How America has built a wall in just three months

RASHMEE ROSHAN LALL April 10, 2017

In just three months, Donald Trump has turned the US from a shiny, exciting destination of choice for tourists, highly skilled workers, college students and conference attendees, into a dark and forbidding place. Reuters

The high drama of last week’s missile strike on Syria temporarily takes the focus away from US president Donald Trump’s more insidious manoeuvre. Stealthily but surely, Mr Trump has been proceeding with his campaign promise to wall off America. He has not managed to start on the “big, beautiful” wall he envisages for America’s southern border with Mexico. But make no mistake, he has thrown up an invisible barrier between the United States and much of the world.

In just three months, Mr Trump has turned the US from a shiny, exciting destination of choice for tourists, highly skilled workers, college students and conference delegates, into a dark and forbidding place. Last month, Mr Trump’s secretary of state Rex Tillerson issued four separate memos to US embassies and consulates worldwide, urging them to identify “populations warranting increased scrutiny” among visa applicants. No definition was provided of the suspicious population sets. But, the Trump administration’s attempts to impose travel bans on mainly Muslim countries and to make it generally harder to travel in comfort from the Middle East and North Africa, suggests US consular officials will be encouraged to profile people on the basis of religion and country of origin. Certainly, this form of “extreme vetting” would make a US visa extremely difficult to procure.

Perhaps it’s just as well that anecdotally fewer people now want to travel to the US to visit, work, study or present papers at seminars. According to the Global Business Travel Association, Mr Trump has cost the US travel industry $185 million (Dh675m) in lost revenue since his election. In late February, an internet travel search engine reported a 58 per cent decline in queries about flights from Britain to Tampa and Orlando. This is significant because Orlando, home to Disney World, is immensely popular with British holidaymakers and is usually high on the list of top 10 global destinations. The travel search engine also reported a 52 per cent decline in searches for Miami, 43 per cent for San Diego, 36 per cent for Las Vegas and 32 per cent for Los Angeles. Hotel prices were down by one-third in New York. The search engine’s findings confirmed those from another flight app, which said that US-bound flight searches had dropped 17 per cent since Mr Trump’s January 20 inauguration.

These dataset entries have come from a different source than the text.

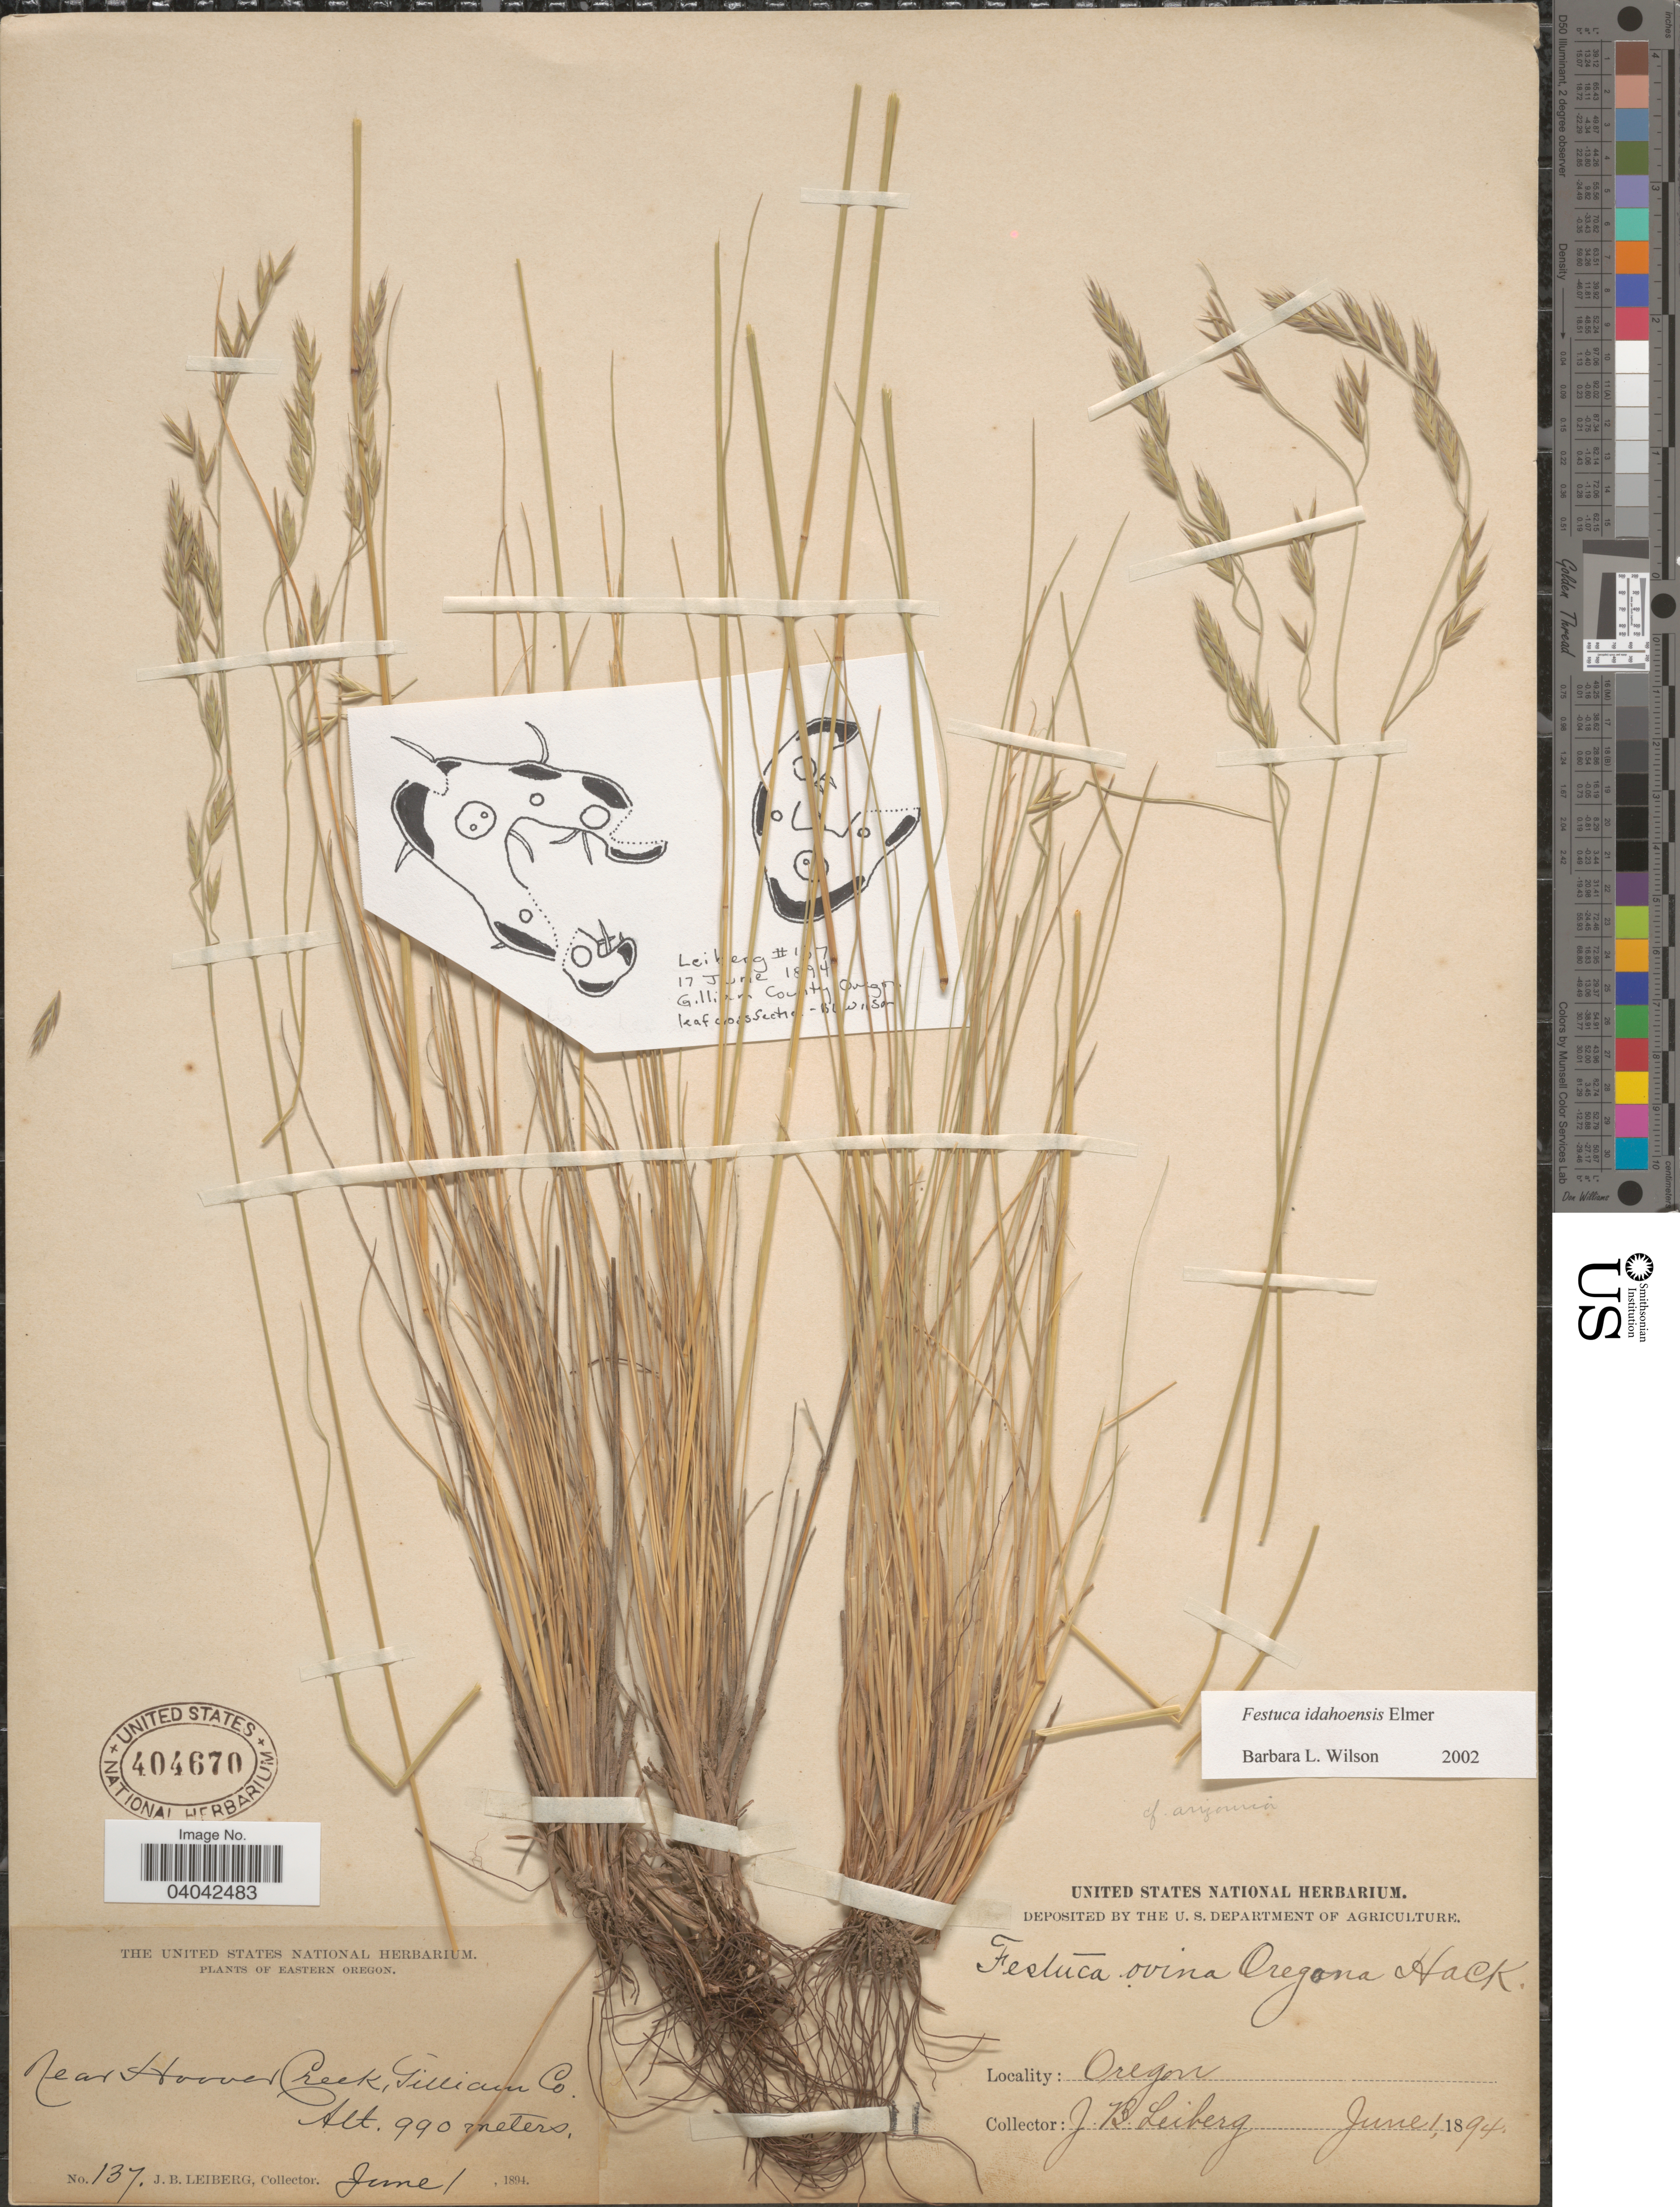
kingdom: Plantae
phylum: Tracheophyta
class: Liliopsida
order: Poales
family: Poaceae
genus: Festuca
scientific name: Festuca idahoensis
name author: Elmer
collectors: J. B. Leiberg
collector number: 137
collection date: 1894-06-01/1894-06-17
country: United States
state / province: Oregon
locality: Eastern Oregon. Near Hoover Creek, Gilliam County.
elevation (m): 990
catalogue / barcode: US 404670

The so-called “Trump Slump” is also affecting college applications from foreign students. After years of high demand from overseas students, who pay full sticker price for tuition compared with Americans, Autumn 2017 application numbers are dropping. According to the American Association of College Registrars and Admissions Officers, four of 10 US colleges reported a decline, particularly in undergraduate applications from the Middle East.

Based on the responses it received from more than 250 US institutions, the association noted that 39 and 31 per cent reported declines in undergraduate and graduate applications respectively from the Middle East. The context of this, it said, was rising “concern that the political discourse surrounding foreign nationals in the US leading up to the 2016 US presidential election could be damaging to international student recruitment efforts”.

All this indicates trepidation among foreigners that the US and its immigrant-bashing “America First” president would rather they stay away.

Even the niche business of US passport-procurement by the extremely wealthy is affected. Late last month, US law firm partner Reaz Jafri admitted to Forbes magazine that US citizenship is becoming less attractive because “coming to America has become a more difficult process and some of my clients are not as excited as before”.

Add to this a series of high-profile cases of detention and near-deportation by US immigration authorities. It happened to the prominent Egypt-born French historian Henry Rousso en route to a symposium in Texas. And to the Australian bestselling children’s author Mem Fox as she flew into Los Angeles on her way to a conference in Milwaukee.

The rash of bad publicity from such incidents would be the stuff of nightmares for tourism promotion boards anywhere. But especially perhaps for the US, which has benefited enormously from its worldwide image as a welcoming country full of happy high-fiving locals. To have Ms Fox, 70, admit her interaction with US agents reduced her to sobbing “like a baby” and that she “couldn’t imagine” ever returning to America is hugely negative.

Roger Dow of the US Travel Association implored Mr Trump to “tell the world that while we’re closed to terror, we’re open for business. Unbalanced communication is especially susceptible to being ‘lost in translation’.”

But there is little sign that the Trump administration is listening. April 4 marked the end of the bidding contest to build a prototype for Mr Trump’s “beautiful” wall. The requirements probably say a lot about Trump’s idea of America. “The north side of the wall [ie the US facing side] shall be aesthetically pleasing in colour.” In other words, only Americans need to find it pretty.